Google Drive and Your Chromebook – The Secret of “Vermont”

Google really wants to keep things secret, but since Chromium is an opensource project things eventually leak here and there. Here is the latest from this collection!

“Vermont” is code name for one secret project that Google is working on. Reading through the Chromium code base, it gives the picture of a service linking your Google Data to your Chromebook. To make it easy to understand, lets compare it to “Dropbox”. If they are working on something similar to “Dropbox” it should have a connection with “Google Drive” too, right? Yes, because we hear more and more about “Google Drive” these days.

The “Vermont” Mentions

There are only very few mentions of “Vermont” on the codebase. However, they have added a “Label” called Vermont and that makes me think that this is not just a mention of something but an important sub-project.

One bug says “Over the past 2 days, I’ve been talking to Kan, Ken, and Nicholas about the future direction of the left panel with all the Vermont work coming, and we have all decided that we’d like to rename “Chromebook” to “Downloads” and update icon.”

My guess: The “download” folder of your Chromebook will seamlessly sync with a “Download” folder on your Google drive, a temporary place for file storage.

While discussing this on Google Plus, John Blossom asked, “What do they really mean when they say “bring all of our Google Data into a Chromebook”? It’s pretty much there already in the cloud.” That is a very important question, how important will be the role of local storage on Chromebook with this new project?

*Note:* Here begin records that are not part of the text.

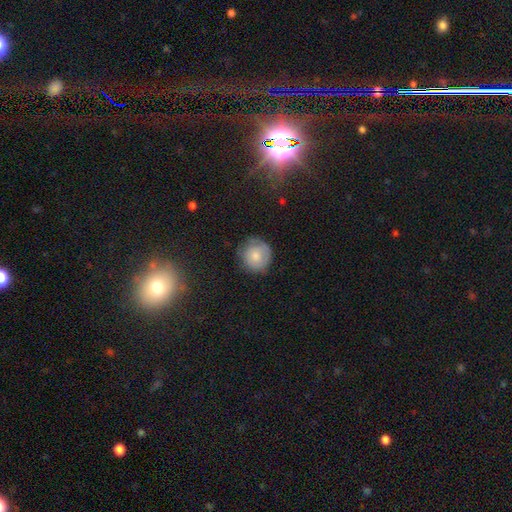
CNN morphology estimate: This is likely a smooth galaxy (74%). How rounded: clearly round (89%). Merging: likely none (70%).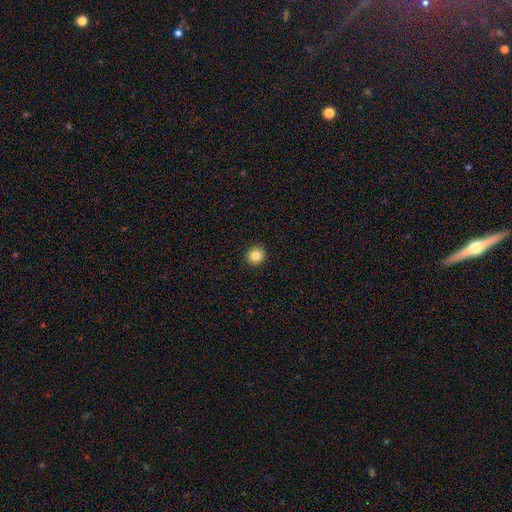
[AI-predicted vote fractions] smooth_or_featured: smooth (p=0.83) [alt: star or artifact p=0.10]
how_rounded: round (p=0.90) [alt: in between p=0.09]
merging: none (p=0.93) [alt: minor disturbance p=0.05]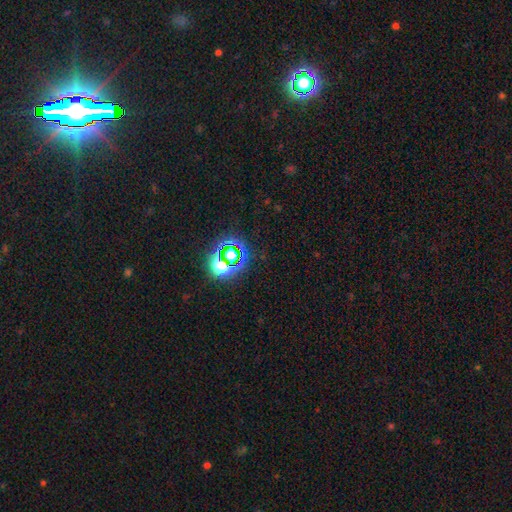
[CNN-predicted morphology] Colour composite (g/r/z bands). It shows a star or artifact, not a galaxy (72%).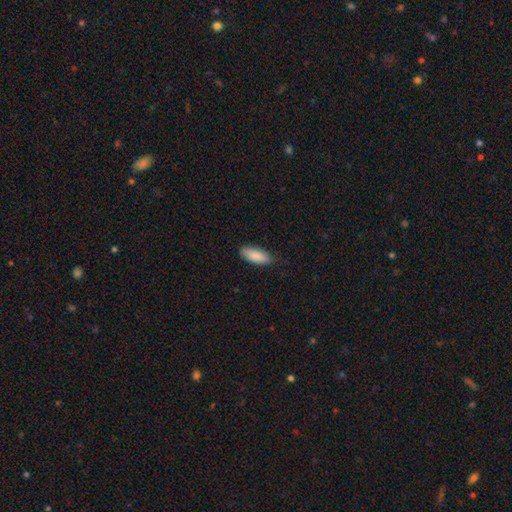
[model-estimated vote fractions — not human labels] smooth_or_featured: smooth (p=0.89) [alt: star or artifact p=0.06]
how_rounded: in between (p=0.81) [alt: cigar-shaped p=0.17]
merging: none (p=0.80) [alt: minor disturbance p=0.17]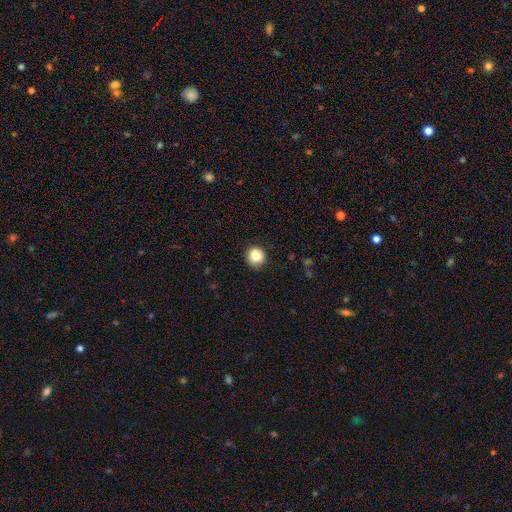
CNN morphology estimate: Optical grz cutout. It shows a smooth galaxy with no disk features (86%) that is round (87%). Merging: none (86%).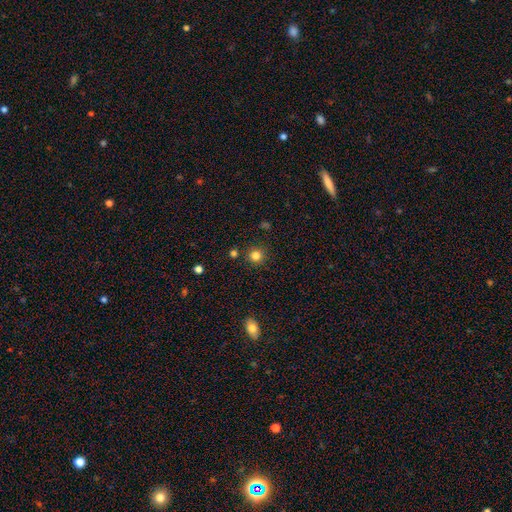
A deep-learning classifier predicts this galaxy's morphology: The model was most divided on "smooth or featured": smooth: 82%, star or artifact: 13%, featured or disk: 4%. More confident: how rounded — round (94%); merging — none (88%).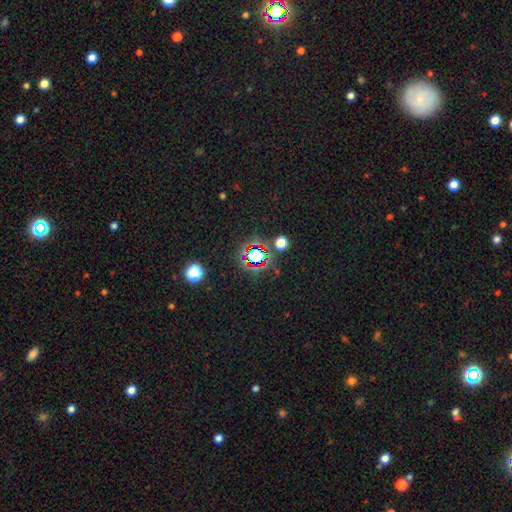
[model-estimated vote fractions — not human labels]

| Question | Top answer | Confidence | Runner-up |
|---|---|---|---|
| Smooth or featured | star or artifact | 68% | smooth (21%) |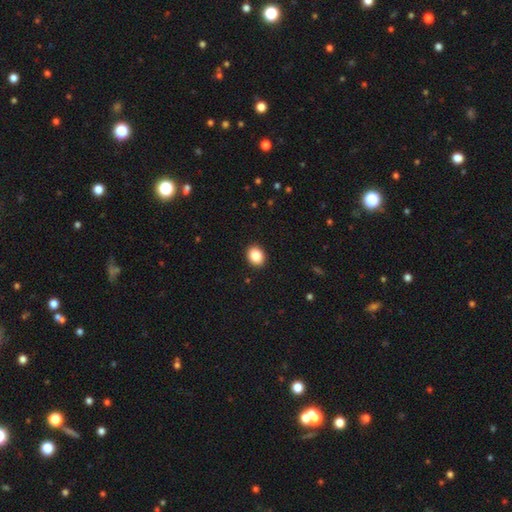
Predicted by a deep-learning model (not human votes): A smooth galaxy with no disk features (87%) that is in between round and cigar-shaped (52%). Merging: none (92%).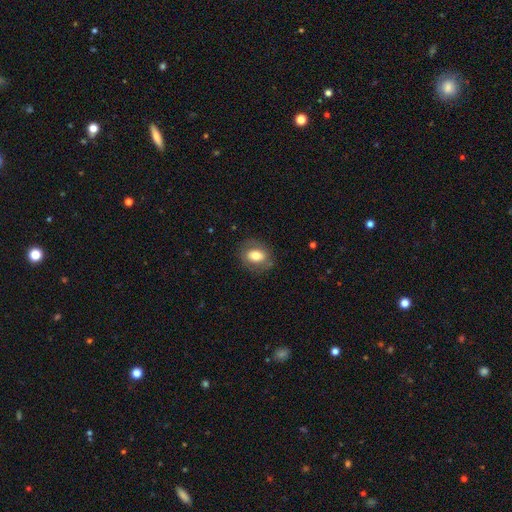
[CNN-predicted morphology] Smooth or featured? smooth (70%)
How rounded? in between (65%)
Merging? none (79%)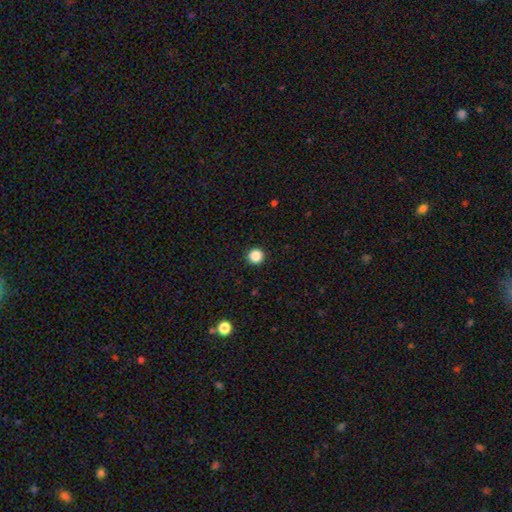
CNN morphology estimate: Smooth or featured?
  - smooth: 86% *
  - star or artifact: 11%
  - featured or disk: 3%
How rounded?
  - round: 96% *
  - in between: 3%
  - cigar-shaped: 1%
Merging?
  - none: 93% *
  - minor disturbance: 4%
  - major disturbance: 2%
  - merger: 1%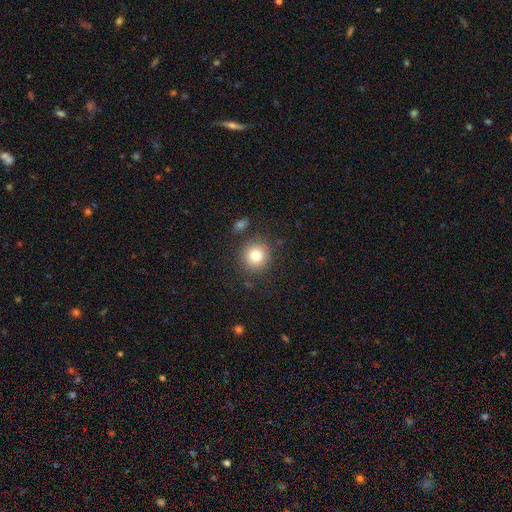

My guess on this: GDrive on Chromebook will work like Dropbox on Android. If you have used Dropbox on Android, you will get this idea fast. When you install the app on your phone, it lists all your folders. Nothing is available offline by default, it just shows you the index. If you need to open something, you download that particular file from the cloud – temporarily or make it available offline permanently, which will save that on your phone or SD Card.

Things are still not clear. However, in coming days, we will hear more about this project. Stay tuned!!!

Thanks François Beaufort, as always!!!

In Category: Chromebook


Dinsan made Google Chrome his default browser within hours of its release. He fell in love with Chromebooks from the day he first touched one and is currently obsessed with Chromecasts.

Show 2 Comments
  • earls 15/02/2012, 7:24 pm

    Nice research, DINU, keep it up. 🙂

  • Ian Betteridge 15/02/2012, 8:34 pm

    My gut feeling is that it’ll be a little like Google Music. Anything you open (“play” on Gmusic) is cached locally on a temporary basis. But you can also “pin” files that you know you’ll want to have offline access to persistently.